**PASSAGE TO READ**
Use Azure Container Storage with local NVMe

Azure Container Storage is a cloud-based volume management, deployment, and orchestration service built natively for containers. This article shows you how to configure Azure Container Storage to use Ephemeral Disk with local NVMe as back-end storage for your Kubernetes workloads. At the end, you'll have a pod that's using local NVMe as its storage.

What is Ephemeral Disk?

When your application needs sub-millisecond storage latency and doesn't require data durability, you can use Ephemeral Disk with Azure Container Storage to meet your performance requirements. Ephemeral means that the disks are deployed on the local virtual machine (VM) hosting the AKS cluster and not saved to an Azure storage service. Data will be lost on these disks if you stop/deallocate your VM.

There are two types of Ephemeral Disk available: local NVMe and temp SSD. NVMe is designed for high-speed data transfer between storage and CPU. Choose NVMe when your application needs higher IOPS or throughput than temp SSD, or requires more storage space. Be aware that Azure Container Storage only supports synchronous data replication for local NVMe.

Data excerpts
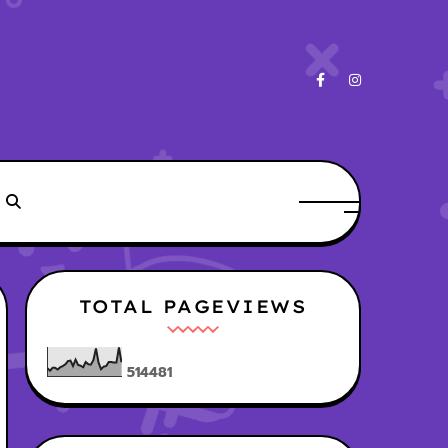
TOTAL PAGEVIEWS
5
1
4
4
8
1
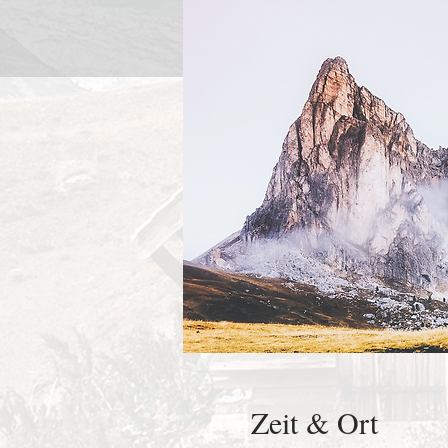
Zeit & Ort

**WORK ITEM A**
Translate this sentence from the Azure Container Storage page into Spanish: "NVMe is designed for high-speed data transfer between storage and CPU."
**WORK ITEM B**
Carry on the page about using Azure Container Storage with local NVMe from its last sentence.
The items are material apart from the page on Azure Container Storage.

**TASK RESPONSE A**
NVMe está diseñado para la transferencia de datos a alta velocidad entre el almacenamiento y la CPU.

**TASK RESPONSE B**
Due to the ephemeral nature of these disks, Azure Container Storage supports the use of generic ephemeral volumes by default when using ephemeral disk. However, certain use cases might call for persistent volumes even if the data isn't durable; for example, if you want to use existing YAML files or deployment templates that are hard-coded to use persistent volumes, and your workload supports application-level replication for durability. In such cases, you can update your Azure Container Storage installation and add the annotation acstor.azure.com/accept-ephemeral-storage=true in your persistent volume claim definition to support the creation of persistent volumes from ephemeral disk storage pools.

Prerequisites

  • If you don't have an Azure subscription, create a free account before you begin.

  • This article requires the latest version (2.35.0 or later) of the Azure CLI. See How to install the Azure CLI. If you're using the Bash environment in Azure Cloud Shell, the latest version is already installed. If you plan to run the commands locally instead of in Azure Cloud Shell, be sure to run them with administrative privileges. For more information, see Get started with Azure Cloud Shell.

  • You'll need the Kubernetes command-line client, kubectl. It's already installed if you're using Azure Cloud Shell, or you can install it locally by running the az aks install-cli command.

  • If you haven't already installed Azure Container Storage, follow the instructions in Use Azure Container Storage with Azure Kubernetes Service.

  • Check if your target region is supported in Azure Container Storage regions.

Choose a VM type that supports local NVMe

Local NVMe Disk is only available in certain types of VMs, for example, Storage optimized VM SKUs or GPU accelerated VM SKUs. If you plan to use local NVMe capacity, choose one of these VM SKUs.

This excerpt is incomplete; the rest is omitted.